De acordo com Bruno Pedro, os casos abrangem desde professores, pastores (religiosos), jornalistas, taxistas, polícias e militares, sendo estas duas classes profissionais as mais denunciadas.
"Estamos satisfeitos porque há agora uma colaboração muito grande com esses dois órgãos [polícia e forças armadas], porque todas as situações tão logo os responsáveis tenham conhecimento, por um lado, denunciam e encaminham para aqui. Por outro lado, temos sido recorrentemente solicitados para fazer trabalhos de sensibilização, de informação", observou.
"A fuga à paternidade (...) tem sido o tipo de violência contra criança que mais se pratica nos nossos registos", disse Bruno Pedro.
Segundo o assistente social, o problema é grave, porque a ausência do pai e, em alguns casos, também abandono por parte das mães, deixa traumas nas crianças que podem tornar-se futuros cidadãos "desprovidos de várias habilidades para viverem socialmente".
"Hoje, nós olhamos para a crise no seio das famílias e da sociedade, mas precisamos nos questionar que tipo de cidadãos é que temos, sendo que uma boa parte deles vêm de um contexto em que foram vítimas da fuga à paternidade", frisou.
Para Bruno Pedro, os números estão aquém da realidade, apesar de irem aumentando as denúncias, salientando que se verifica um aumento do número de crianças na rua, que dizem ter família.
"Temos situações nos bairros de muitas crianças que à noite circulam desacompanhadas, atravessam de uma província para outra sozinhas. Reconhecemos um ambiente de muita fragilidade e que dá azo a que muitas crianças sejam vítimas de rapto, tráfico, abuso sexual, atropelamento e outras coisas", disse.
O ambiente familiar, as competências familiares, precisam ser fortalecidas, prosseguiu o responsável, acrescentando que são alegadas como causas para a fuga à paternidade, o desemprego, a insuficiência de recursos quando arranjam outra família, dúvidas sobre a paternidade, disputa da guarda da criança, entre outras.
"Temos situações concretas de pais, até pais com estudo superior, que simplesmente não aceitam assumir a paternidade porque acreditam que essa criança seja fruto de uma situação de feitiçaria ou coisas relacionadas com isso, são várias as situações", realçou.

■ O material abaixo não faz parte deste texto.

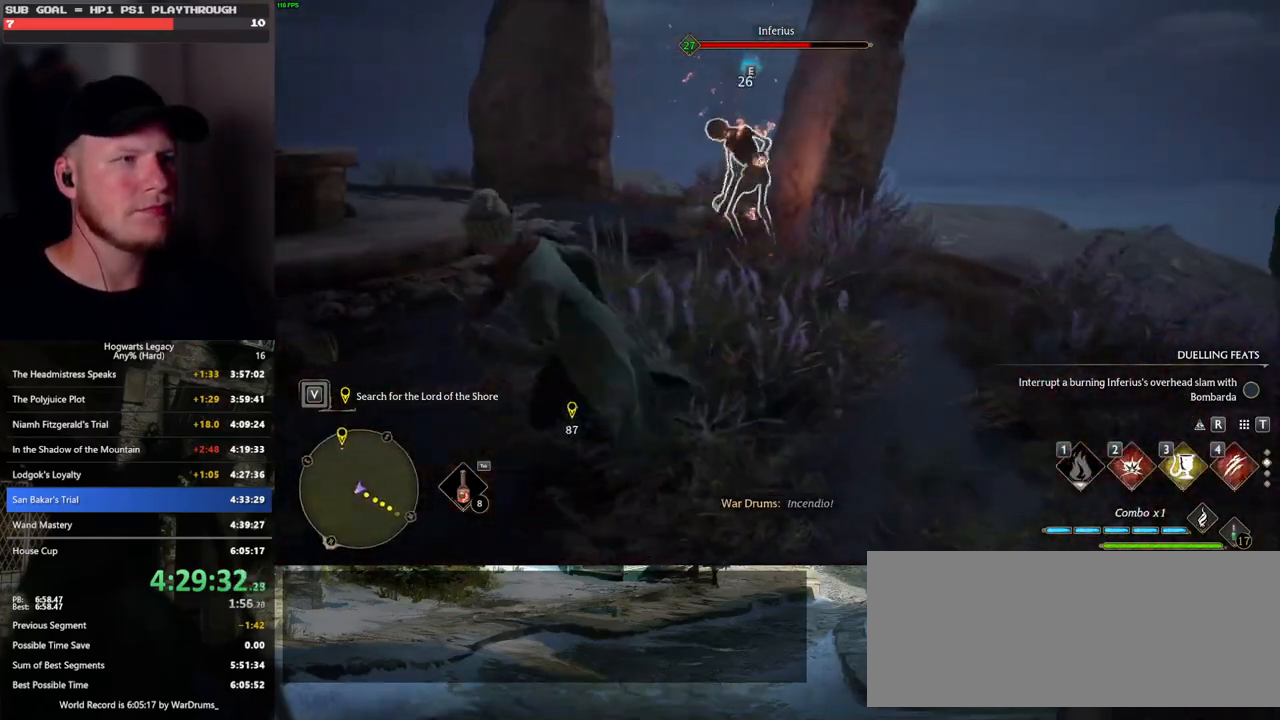
{"keys": ["a"], "mouse": [], "events": [[350, "s", "up"]]}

Apesar de os juristas separarem os casos, considerando a fuga à paternidade como falta de reconhecimento legal das crianças distinta da falta de prestação de alimentos, o INAC junta as duas realidades, reconhecendo que é maior o número daqueles que não dão sustento aos filhos.
"Isso [registo civil] também nos preocupa. O registo é importante para garantir que ela tenha acesso a outros direitos, mas a falta de prestação de alimentos é determinante para a vida da criança", comentou.
Em 2024, de acordo com Bruno Pedro, preocupou também o aumento de casos de exploração do trabalho infantil (2.875), a violência física (1.722), a violência psicológica (875), a violência sexual (649), entre outros casos relacionados à violência contra a criança.
"Precisamos muito de sensibilização, porque há uma consciência de normalização de violência contra a criança, que precisamos desmistificar", apelou.
"Muitas vezes é falta de informação, de formação, da cultura jurídica das pessoas, de conhecimento sobre a psicologia do desenvolvimento (...) há crianças que podem vir ao mundo com alguma deficiência, podem ser autistas, e por não entendermos isso acusamos de feitiçaria", observou.